Diese Designeruhr hat meine Jugend begleitet: Sie war eine Art Wahrzeichen des Fernsehens der DDR, das ein unglückliches Jahr lang meine Arbeitsstätte war.

Ein Jahr lang arbeitete ich beim Fernsehen der DDR, und zwar in der Abteilung, die für das Spielfilmangebot im Fernsehen zuständig war. Aus heutiger Sicht kein schlechter Job: Ich bekam eine Menge Filme zu sehen, und ich konnte schreiben, wenn auch weitgehend banale Texte. („Zwanzig Jahre lang hat Pierre die Launen seiner herrschsüchtigen Frau Yvette ertragen. Da tritt die junge Michèle in sein Leben...“)

Aber mein Chef war ein Betonkopf – ich fühlte mich eingeengt und reglementiert. Als es nach einem Jahr zum Streit kam, ließ ich kurz entschlossen, alle Kompromissangebote ablehnend, die Stelle fahren, ohne mich um eine adäquate neue zu kümmern. Damals kam ich mir vor wie eine kühne Rebellin, heute aber muss ich mich ehrlicherweise eher mit Trotzköpfchen vergleichen. Bei etwas mehr Lebenserfahrung hätte ich vermutlich eingelenkt, dann wäre mein Leben leichter verlaufen. Oder? War der Ausstieg vorprogrammiert, wenn nicht bei diesem Job, dann beim nächsten? Es ist schwer, das von Ferne zu beurteilen. Man muss mitten im DDR-Frust stecken, um die Wut, den Trotz, den Widerwillen zu begreifen, die mich damals lenkten. Hinzu kam, dass ich angefangen hatte zu schreiben, dass ich hier einen Weg in die Freiheit sah.
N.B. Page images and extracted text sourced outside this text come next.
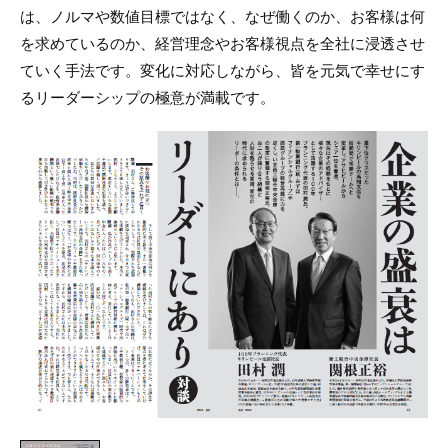
は、ノルマや数値目標ではなく、なぜ働くのか、お客様は何
を求めているのか、経営理念やお客様視点を全社に浸透させ
ていく手法です。変化に対応しながら、皆を元気で幸せにす
るリーダーシップの極意が満載です。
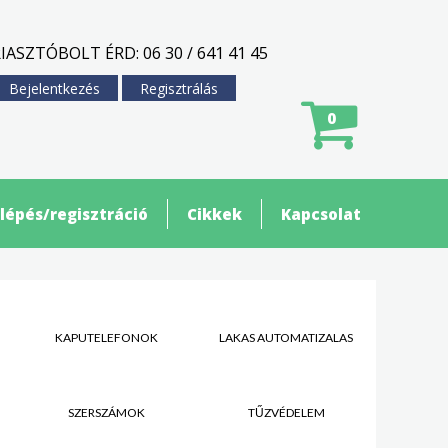
IASZTÓBOLT ÉRD: 06 30 / 641 41 45
Bejelentkezés
Regisztrálás
0
lépés/regisztráció
Cikkek
Kapcsolat
KAPUTELEFONOK
LAKÁS AUTOMATIZÁLÁS
SZERSZÁMOK
TŰZVÉDELEM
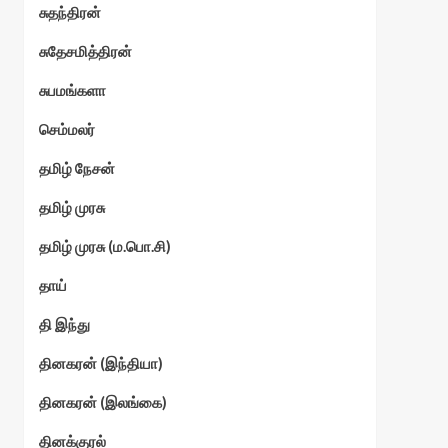
சுதந்திரன்
சுதேசமித்திரன்
சுபமங்களா
செம்மலர்
தமிழ் நேசன்
தமிழ் முரசு
தமிழ் முரசு (ம.பொ.சி)
தாய்
தி இந்து
தினகரன் (இந்தியா)
தினகரன் (இலங்கை)
தினக்குரல்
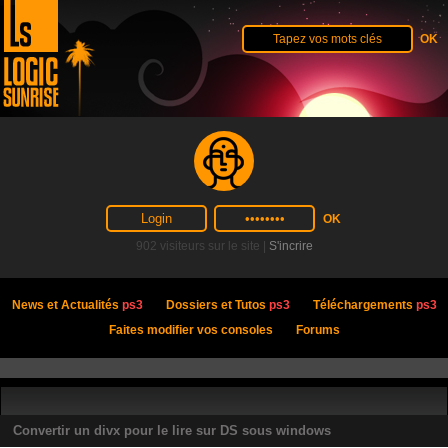
902 visiteurs sur le site |
S'incrire
News et Actualités
ps3
Dossiers et Tutos
ps3
Téléchargements
ps3
Faites modifier vos consoles
Forums
Convertir un divx pour le lire sur DS sous windows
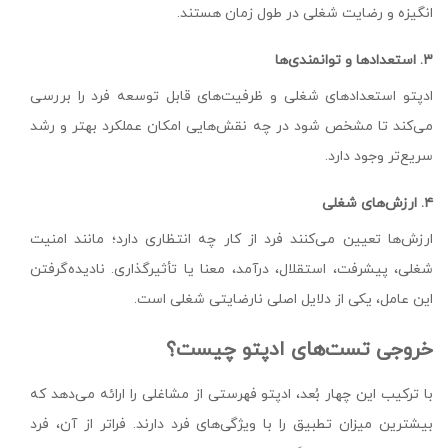
انگیزه و رضایت شغلی در طول زمان هستند.
۳. استعدادها و توانمندی‌ها
ادپتو استعدادهای شغلی و ظرفیت‌های قابل توسعه فرد را بررسی
می‌کند تا مشخص شود در چه نقش‌هایی امکان عملکرد بهتر و رشد
سریع‌تر وجود دارد.
۴. ارزش‌های شغلی
ارزش‌ها تعیین می‌کنند فرد از کار چه انتظاری دارد؛ مانند امنیت
شغلی، پیشرفت، استقلال، درآمد، معنا یا تأثیرگذاری. نادیده‌گرفتن
این عامل، یکی از دلایل اصلی نارضایتی شغلی است.
خروجی تست‌های ادپتو چیست؟
با ترکیب این چهار بُعد، ادپتو فهرستی از مشاغلی را ارائه می‌دهد که
بیشترین میزان تطبیق را با ویژگی‌های فرد دارند. فراتر از آن، فرد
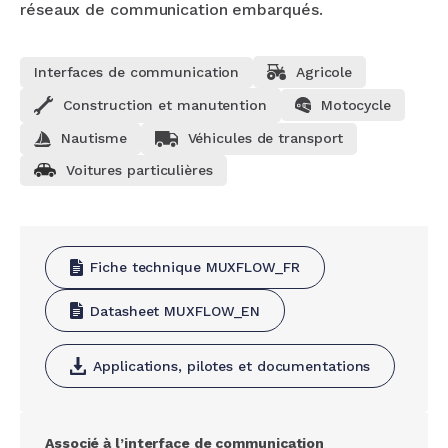
réseaux de communication embarqués.
Interfaces de communication
Agricole
Construction et manutention
Motocycle
Nautisme
Véhicules de transport
Voitures particulières
Fiche technique MUXFLOW_FR
Datasheet MUXFLOW_EN
Applications, pilotes et documentations
Associé à l’interface de communication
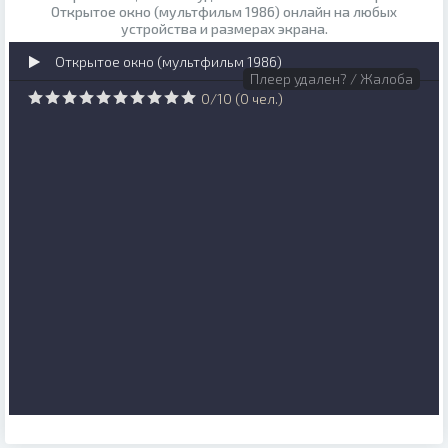
Открытое окно (мультфильм 1986) онлайн на любых
устройства и размерах экрана.
Открытое окно (мультфильм 1986)
Плеер удален? / Жалоба
0
/
10
(
0
чел.)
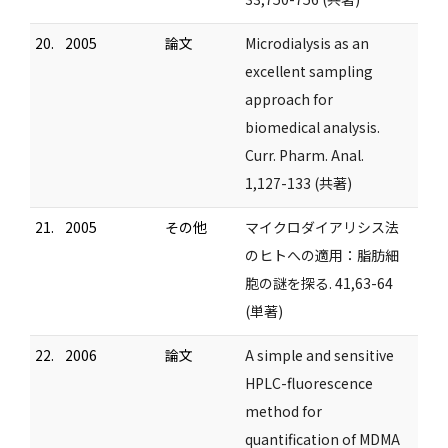
20.
2005
論文
Microdialysis as an
excellent sampling
approach for
biomedical analysis.
Curr. Pharm. Anal.
1,127-133 (共著)
21.
2005
その他
マイクロダイアリシス法
のヒトへの適用：脂肪細
胞の謎を探る. 41,63-64
(単著)
22.
2006
論文
A simple and sensitive
HPLC-fluorescence
method for
quantification of MDMA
Das war vielleicht der eigentliche Grund, weshalb ich so brachial auf den sozialen Absturz zusteuerte: Zuinnerst hatte ich wohl Angst, mein Leben lang an einer bequemen, gut bezahlten Stelle im Kulturgetriebe festzukleben und niemals den unbedingten Antrieb und die innere Notwendigkeit zum Schreiben zu finden.